# What to work on
Reproduce verbatim, line by line, everything from the line containing "right hip: (141, 317)" to the last line of the listing below; add nothing.

# Record set
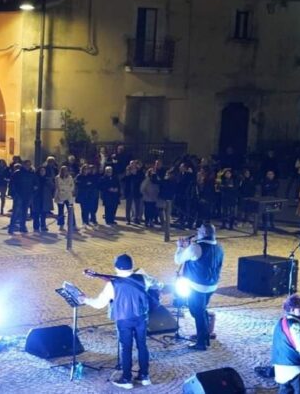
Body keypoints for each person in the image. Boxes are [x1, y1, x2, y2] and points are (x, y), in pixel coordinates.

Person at [81, 254, 160, 389]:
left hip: (123, 319)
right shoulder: (142, 278)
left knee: (126, 348)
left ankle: (127, 378)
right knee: (142, 345)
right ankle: (144, 376)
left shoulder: (112, 284)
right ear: (132, 266)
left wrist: (84, 299)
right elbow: (156, 283)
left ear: (116, 267)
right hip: (141, 317)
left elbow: (99, 303)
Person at [174, 223, 224, 350]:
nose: (197, 230)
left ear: (205, 233)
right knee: (201, 310)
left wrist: (180, 247)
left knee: (196, 311)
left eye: (200, 229)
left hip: (197, 285)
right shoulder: (219, 247)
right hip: (212, 285)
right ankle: (205, 335)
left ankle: (201, 342)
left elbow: (178, 260)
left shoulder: (196, 247)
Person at [31, 166, 54, 232]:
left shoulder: (47, 179)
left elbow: (52, 186)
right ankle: (36, 226)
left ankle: (43, 226)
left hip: (45, 198)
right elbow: (32, 187)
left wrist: (48, 182)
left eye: (44, 171)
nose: (42, 172)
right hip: (37, 197)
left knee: (43, 213)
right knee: (36, 213)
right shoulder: (35, 178)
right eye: (41, 171)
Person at [54, 166, 76, 231]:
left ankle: (72, 225)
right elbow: (59, 187)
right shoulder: (57, 178)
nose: (65, 172)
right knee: (61, 211)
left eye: (66, 170)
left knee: (71, 211)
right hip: (60, 196)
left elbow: (72, 186)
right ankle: (61, 225)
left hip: (68, 196)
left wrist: (66, 188)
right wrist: (67, 188)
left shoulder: (70, 177)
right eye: (64, 170)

# Written reply
right hip: (141, 317)
left elbow: (99, 303)
Person at [174, 223, 224, 350]:
nose: (197, 230)
left ear: (205, 233)
right knee: (201, 310)
left wrist: (180, 247)
left knee: (196, 311)
left eye: (200, 229)
left hip: (197, 285)
right shoulder: (219, 247)
right hip: (212, 285)
right ankle: (205, 335)
left ankle: (201, 342)
left elbow: (178, 260)
left shoulder: (196, 247)
Person at [31, 166, 54, 232]:
left shoulder: (47, 179)
left elbow: (52, 186)
right ankle: (36, 226)
left ankle: (43, 226)
left hip: (45, 198)
right elbow: (32, 187)
left wrist: (48, 182)
left eye: (44, 171)
nose: (42, 172)
right hip: (37, 197)
left knee: (43, 213)
right knee: (36, 213)
right shoulder: (35, 178)
right eye: (41, 171)
Person at [54, 166, 76, 231]:
left ankle: (72, 225)
right elbow: (59, 187)
right shoulder: (57, 178)
nose: (65, 172)
right knee: (61, 211)
left eye: (66, 170)
left knee: (71, 211)
right hip: (60, 196)
left elbow: (72, 186)
right ankle: (61, 225)
left hip: (68, 196)
left wrist: (66, 188)
right wrist: (67, 188)
left shoulder: (70, 177)
right eye: (64, 170)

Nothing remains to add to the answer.